One of the compelling underlying themes of ‘The Wayward Spy’ is the decades-long paralysis of the Arab-Israel conflict. Here’s a seemingly perceptive quote by Michael Vaux, the book’s protaganist:
‘The Israelis are experts at prevaricating, playing for time. I don’t think they’ll ever come to terms with the Arabs until the Arabs themselves present a cogent, articulate argument.’ Vaux goes on to say he wants to help the Palestinians in their struggle for an autonomous homeland. Until, he suggests, ‘the West collectively decides to pressure the tough little bully of the neighborhood to comply with international law.’
The resumption of settlement construction on the West Bank and in east Jerusalem is a timely reminder perhaps that Israeli policy has never really changed–since the above quote by Vaux in the early 1990’s, the period covered by the novel.

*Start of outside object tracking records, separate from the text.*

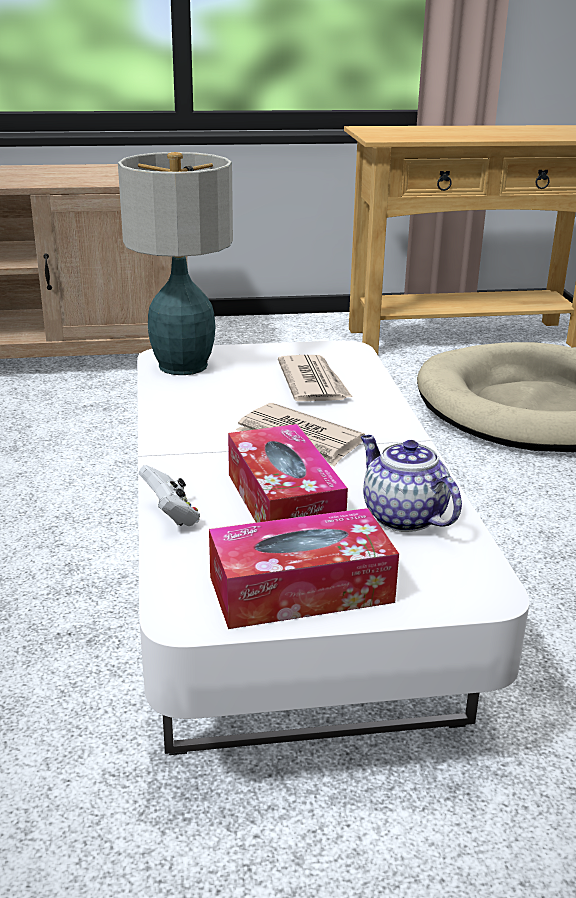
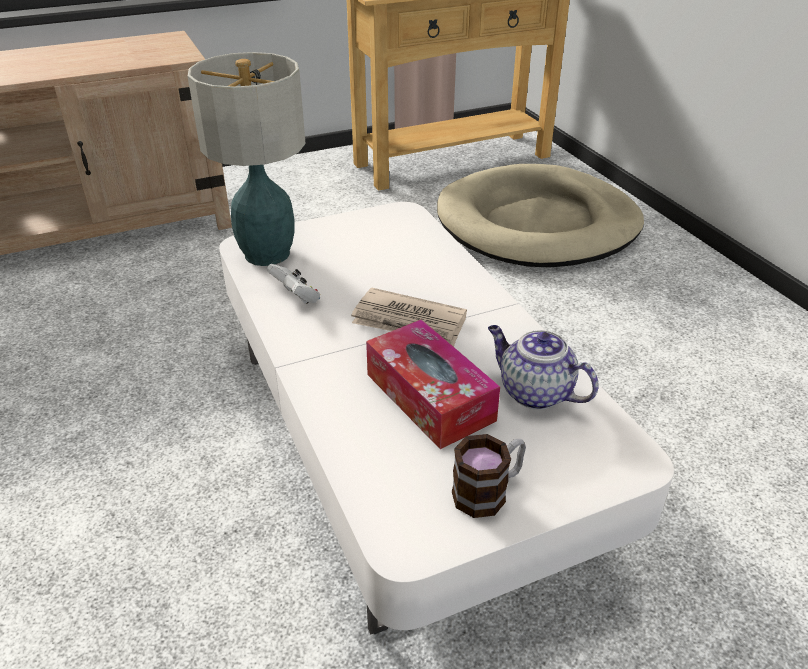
camera: 15 degrees left, 10 degrees up
(171, 516) = (339, 433): white game controller -> white game controller (296, 298)
(301, 589) = (488, 491): tissue box -> mug
(313, 383) = (392, 256): newspaper -> none

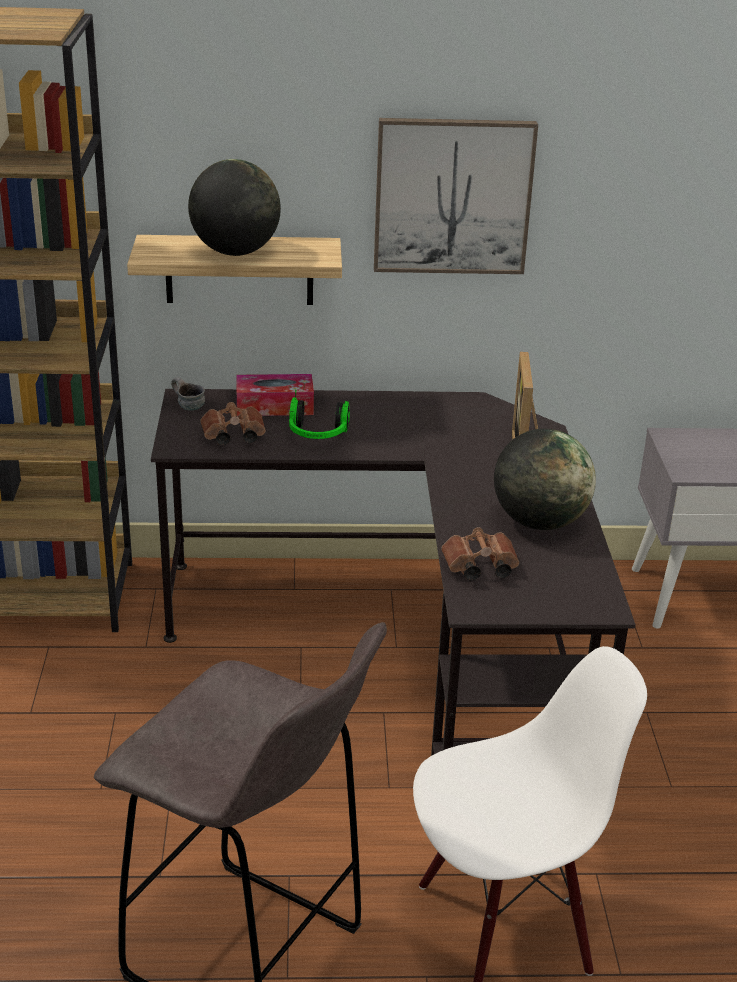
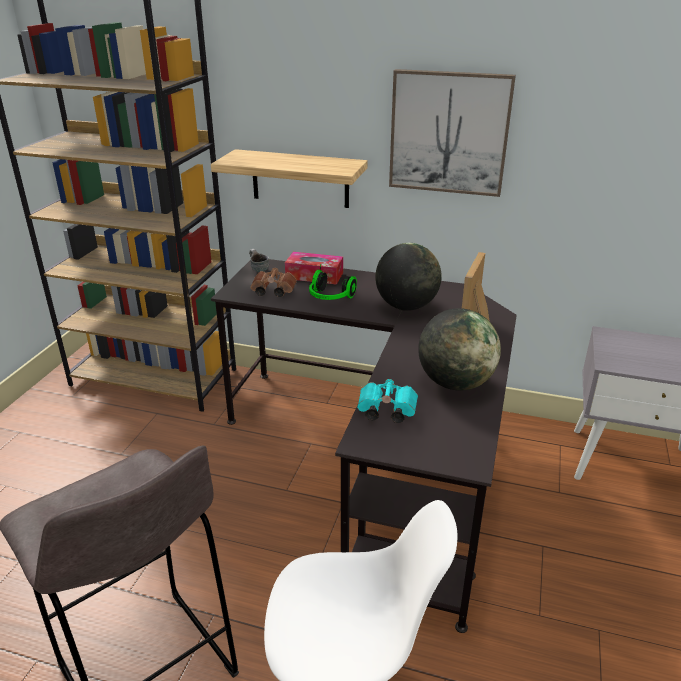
camera: 20 degrees right, 0 degrees up
(235, 252) = (287, 163): globe -> globe (406, 306)
(478, 568) = (385, 411): brown binoculars -> turquoise binoculars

Plus ca change…
Chris Greene, a junior diplomat and MI6 operative who has just been posted to broiling Cairo, disagrees with his friend. ‘I believe that slowly but surely we are breaking the impasse…they’re talking about a road map now, a step-by-step process of building confidence and eventually working out a compromise.’
Vaux’s final take on the Middle East mess will surprise readers, as much perhaps as he surprises himself.